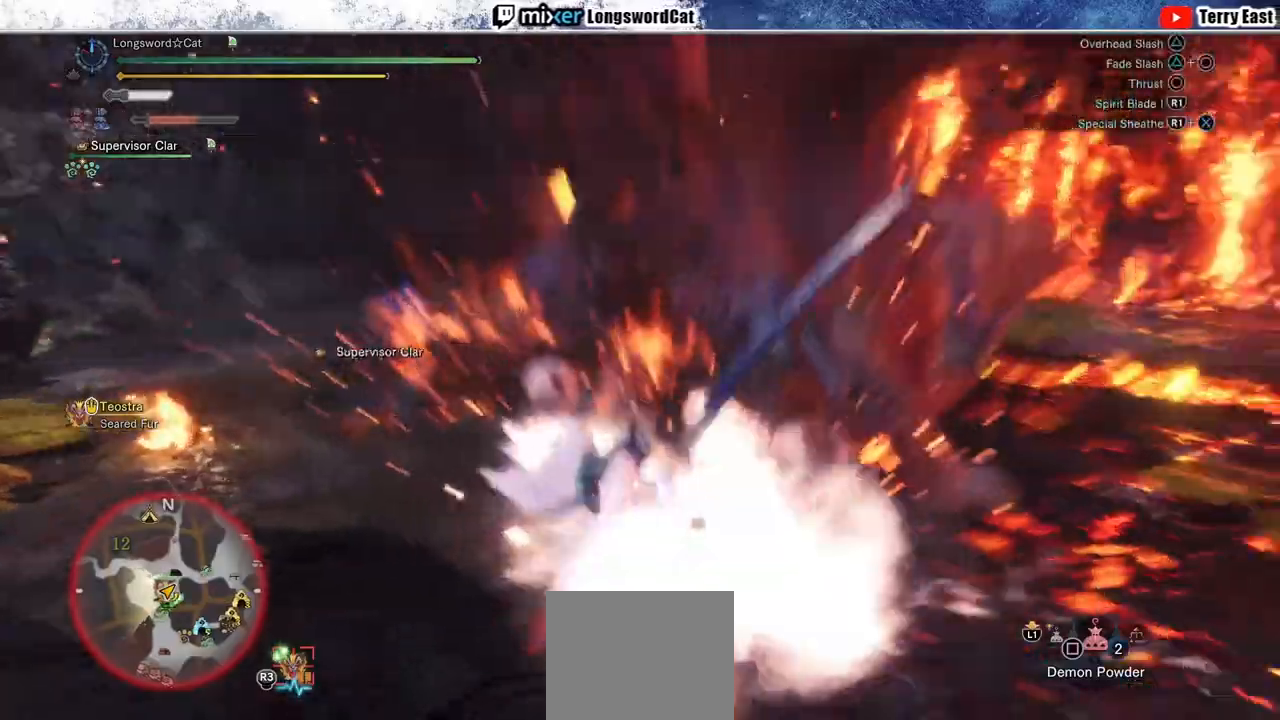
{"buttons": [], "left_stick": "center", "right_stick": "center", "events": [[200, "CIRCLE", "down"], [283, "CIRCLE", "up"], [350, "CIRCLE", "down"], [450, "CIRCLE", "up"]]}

---

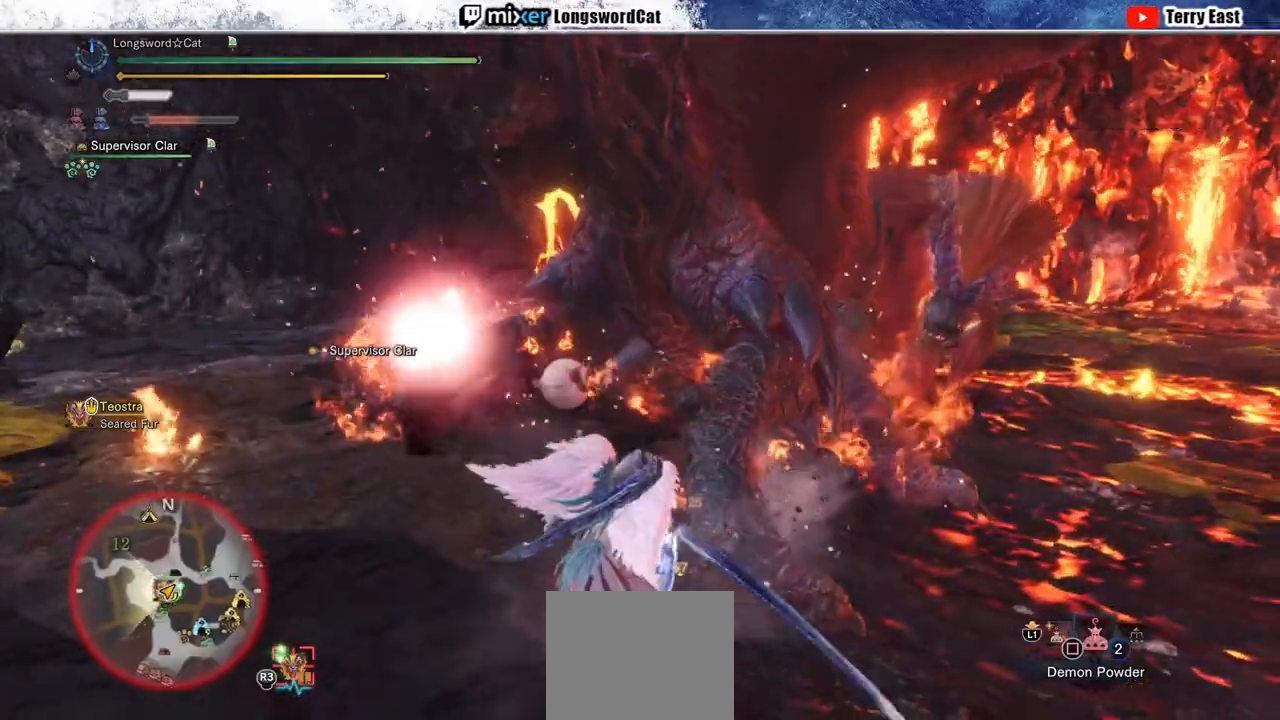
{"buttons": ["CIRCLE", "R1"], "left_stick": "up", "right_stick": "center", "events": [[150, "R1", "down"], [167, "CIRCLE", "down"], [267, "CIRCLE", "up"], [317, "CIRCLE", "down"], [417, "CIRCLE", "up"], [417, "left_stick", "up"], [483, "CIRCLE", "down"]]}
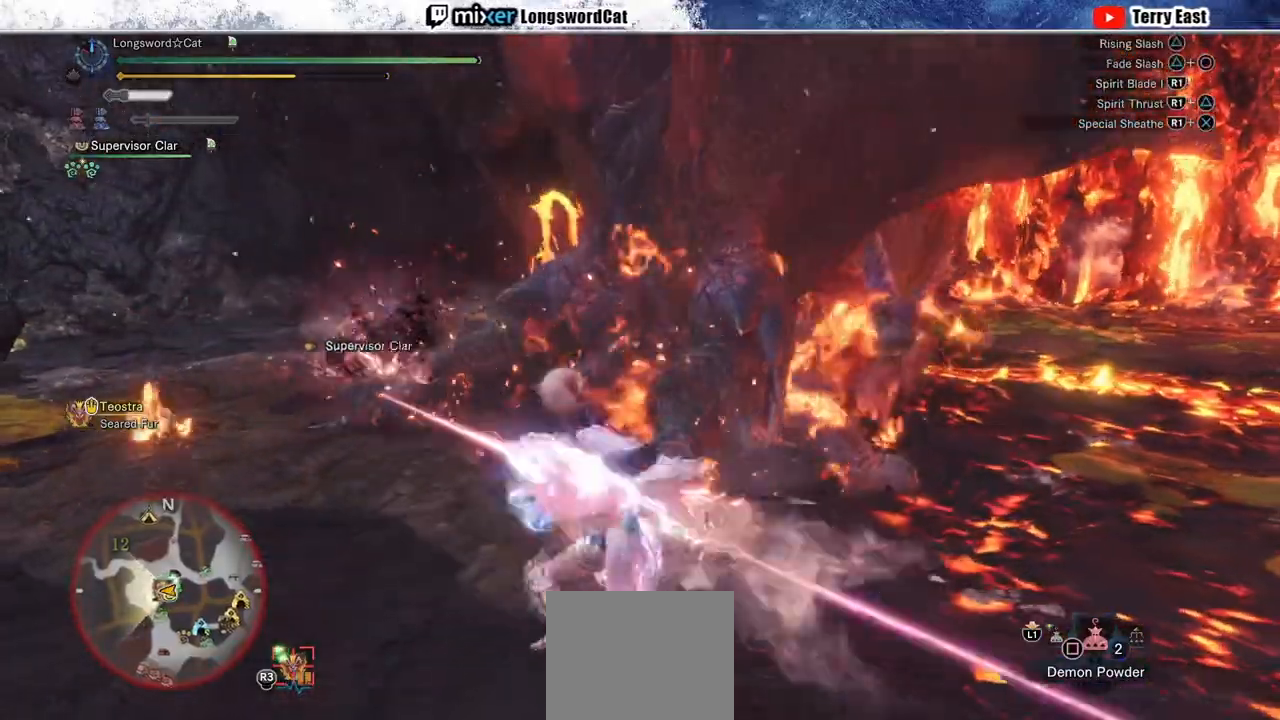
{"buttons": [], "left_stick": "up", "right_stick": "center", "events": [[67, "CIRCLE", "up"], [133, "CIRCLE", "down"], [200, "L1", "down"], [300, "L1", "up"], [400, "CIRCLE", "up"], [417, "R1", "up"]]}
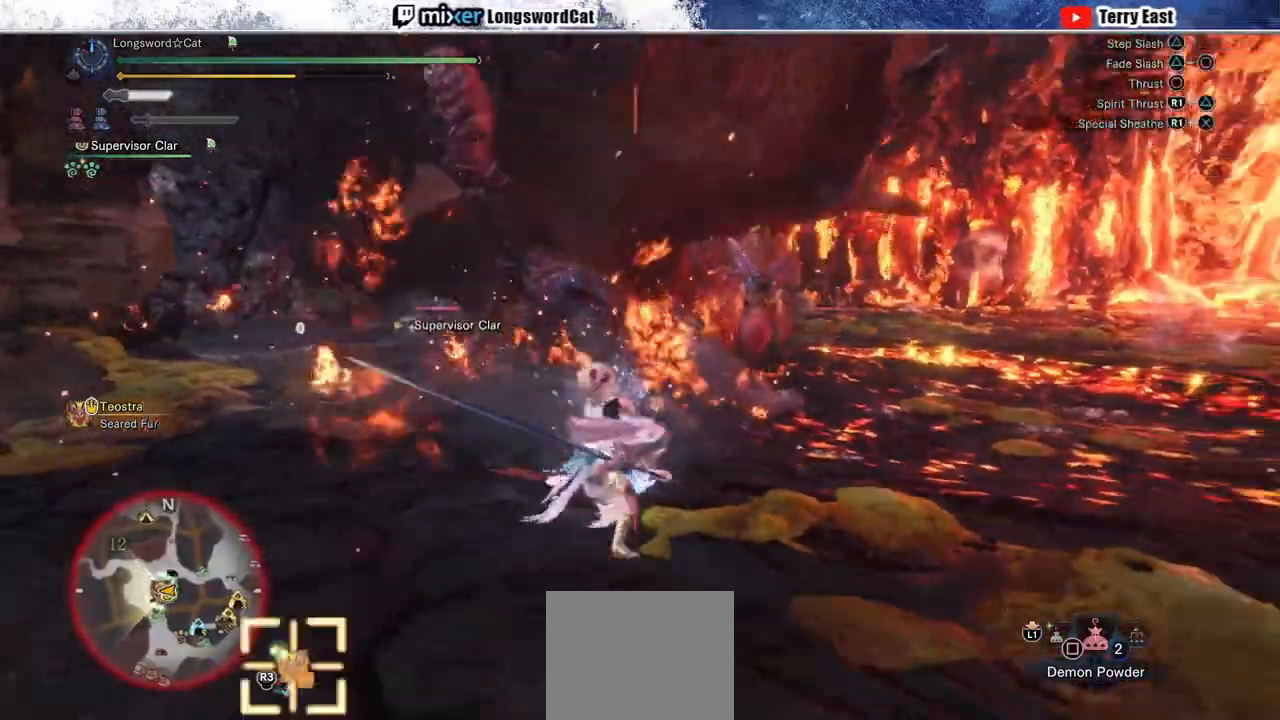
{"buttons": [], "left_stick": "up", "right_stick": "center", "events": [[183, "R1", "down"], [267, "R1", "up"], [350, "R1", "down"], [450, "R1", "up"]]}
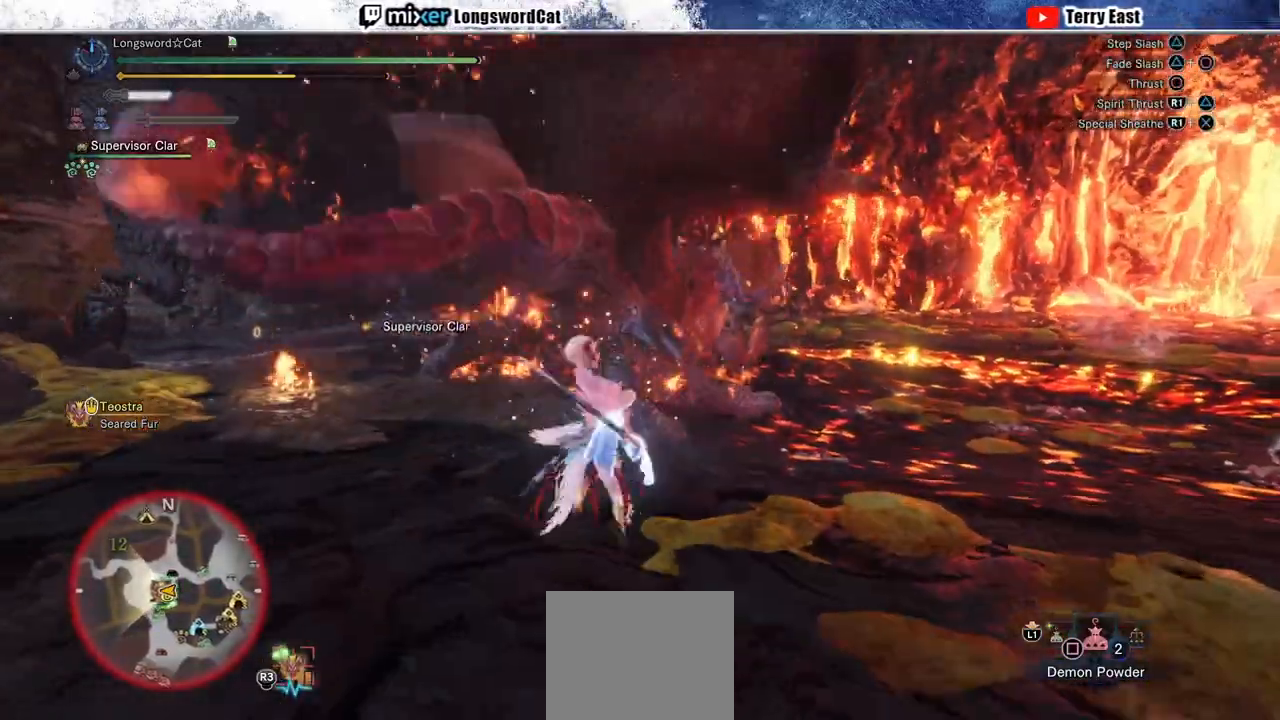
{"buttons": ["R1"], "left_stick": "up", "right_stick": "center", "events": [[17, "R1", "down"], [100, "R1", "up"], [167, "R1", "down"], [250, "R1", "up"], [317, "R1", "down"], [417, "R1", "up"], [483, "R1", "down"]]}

§ **Problem to solve**: Each line of the data in which the string "CIRCLE" appears needs to be copied.

§ **Solved problem**:
{"buttons": [], "left_stick": "center", "right_stick": "center", "events": [[200, "CIRCLE", "down"], [283, "CIRCLE", "up"], [350, "CIRCLE", "down"], [450, "CIRCLE", "up"]]}
{"buttons": ["CIRCLE", "R1"], "left_stick": "up", "right_stick": "center", "events": [[150, "R1", "down"], [167, "CIRCLE", "down"], [267, "CIRCLE", "up"], [317, "CIRCLE", "down"], [417, "CIRCLE", "up"], [417, "left_stick", "up"], [483, "CIRCLE", "down"]]}
{"buttons": [], "left_stick": "up", "right_stick": "center", "events": [[67, "CIRCLE", "up"], [133, "CIRCLE", "down"], [200, "L1", "down"], [300, "L1", "up"], [400, "CIRCLE", "up"], [417, "R1", "up"]]}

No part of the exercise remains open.